[Records contained in a dataset]
▬▬▬

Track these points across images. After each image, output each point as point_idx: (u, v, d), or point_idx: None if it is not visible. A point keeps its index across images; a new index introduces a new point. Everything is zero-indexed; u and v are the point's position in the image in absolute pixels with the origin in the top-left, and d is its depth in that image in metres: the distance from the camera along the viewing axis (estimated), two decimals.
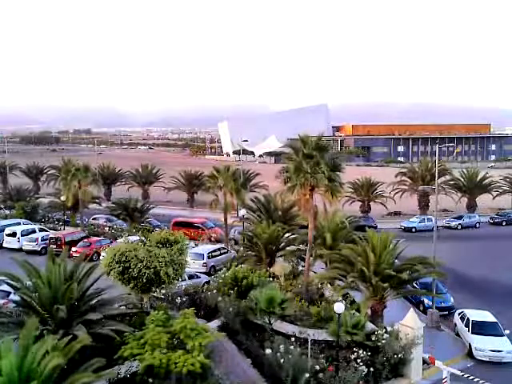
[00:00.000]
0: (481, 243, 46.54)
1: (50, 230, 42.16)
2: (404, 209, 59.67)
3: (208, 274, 30.58)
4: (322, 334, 18.90)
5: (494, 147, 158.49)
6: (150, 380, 14.32)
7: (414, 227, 51.25)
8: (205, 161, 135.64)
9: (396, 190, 58.27)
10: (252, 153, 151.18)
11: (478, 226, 54.54)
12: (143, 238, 20.11)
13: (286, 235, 30.16)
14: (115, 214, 45.62)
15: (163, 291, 20.73)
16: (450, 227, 52.84)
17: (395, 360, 18.21)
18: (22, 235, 38.55)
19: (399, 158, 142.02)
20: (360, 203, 57.13)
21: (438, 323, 25.65)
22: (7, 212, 49.73)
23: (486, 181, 59.71)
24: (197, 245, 36.92)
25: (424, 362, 19.66)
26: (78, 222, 46.22)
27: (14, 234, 38.91)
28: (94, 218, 48.97)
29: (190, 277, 26.22)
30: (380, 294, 21.36)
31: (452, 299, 28.44)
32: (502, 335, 22.72)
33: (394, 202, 56.86)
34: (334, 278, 24.65)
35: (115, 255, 18.19)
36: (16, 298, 16.72)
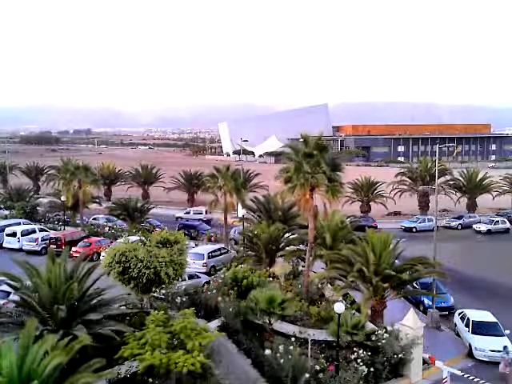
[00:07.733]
0: (481, 243, 46.51)
1: (50, 229, 42.10)
2: (404, 209, 59.65)
3: (208, 274, 30.56)
4: (322, 334, 18.89)
5: (494, 147, 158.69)
6: (150, 380, 14.31)
7: (414, 227, 51.26)
8: (205, 161, 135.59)
9: (396, 190, 58.29)
10: (252, 153, 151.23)
11: None
12: (143, 238, 20.12)
13: (286, 235, 30.13)
14: (115, 214, 45.56)
15: (163, 291, 20.71)
16: (450, 227, 52.86)
17: (395, 360, 18.20)
18: (22, 235, 38.46)
19: (399, 158, 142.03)
20: (360, 203, 57.13)
21: (438, 323, 25.65)
22: (7, 212, 49.69)
23: (486, 181, 59.66)
24: (197, 245, 36.94)
25: (424, 362, 19.65)
26: (78, 221, 46.21)
27: (14, 234, 38.84)
28: (94, 218, 48.96)
29: (190, 277, 26.20)
30: (380, 294, 21.33)
31: (452, 299, 28.42)
32: (502, 335, 22.70)
33: (394, 202, 56.85)
34: (334, 278, 24.63)
35: (115, 255, 18.20)
36: (16, 297, 16.69)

▬▬▬

## Description of the task
Please give again the entries word for word, starting at the first line and ending with the line that contains "36: (16, 298, 16.72)"; include both of those lines but none of the pictures.

## Response to this task
Track these points across images. After each image, output each point as point_idx: (u, v, d), or point_idx: None if it is not visible. A point keeps its index across images; a new index introduces a new point. Everything is zero-indexed; u and v are the point's position in the image in absolute pixels with the origin in the top-left, and d is its depth in that image in metres: the distance from the camera along the viewing axis (estimated), two decimals.
[00:00.000]
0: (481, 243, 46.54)
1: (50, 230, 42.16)
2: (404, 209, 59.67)
3: (208, 274, 30.58)
4: (322, 334, 18.90)
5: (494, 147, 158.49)
6: (150, 380, 14.32)
7: (414, 227, 51.25)
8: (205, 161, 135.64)
9: (396, 190, 58.27)
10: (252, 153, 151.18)
11: (478, 226, 54.54)
12: (143, 238, 20.11)
13: (286, 235, 30.16)
14: (115, 214, 45.62)
15: (163, 291, 20.73)
16: (450, 227, 52.84)
17: (395, 360, 18.21)
18: (22, 235, 38.55)
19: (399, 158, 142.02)
20: (360, 203, 57.13)
21: (438, 323, 25.65)
22: (7, 212, 49.73)
23: (486, 181, 59.71)
24: (197, 245, 36.92)
25: (424, 362, 19.66)
26: (78, 222, 46.22)
27: (14, 234, 38.91)
28: (94, 218, 48.97)
29: (190, 277, 26.22)
30: (380, 294, 21.36)
31: (452, 299, 28.44)
32: (502, 335, 22.72)
33: (394, 202, 56.86)
34: (334, 278, 24.65)
35: (115, 255, 18.19)
36: (16, 298, 16.72)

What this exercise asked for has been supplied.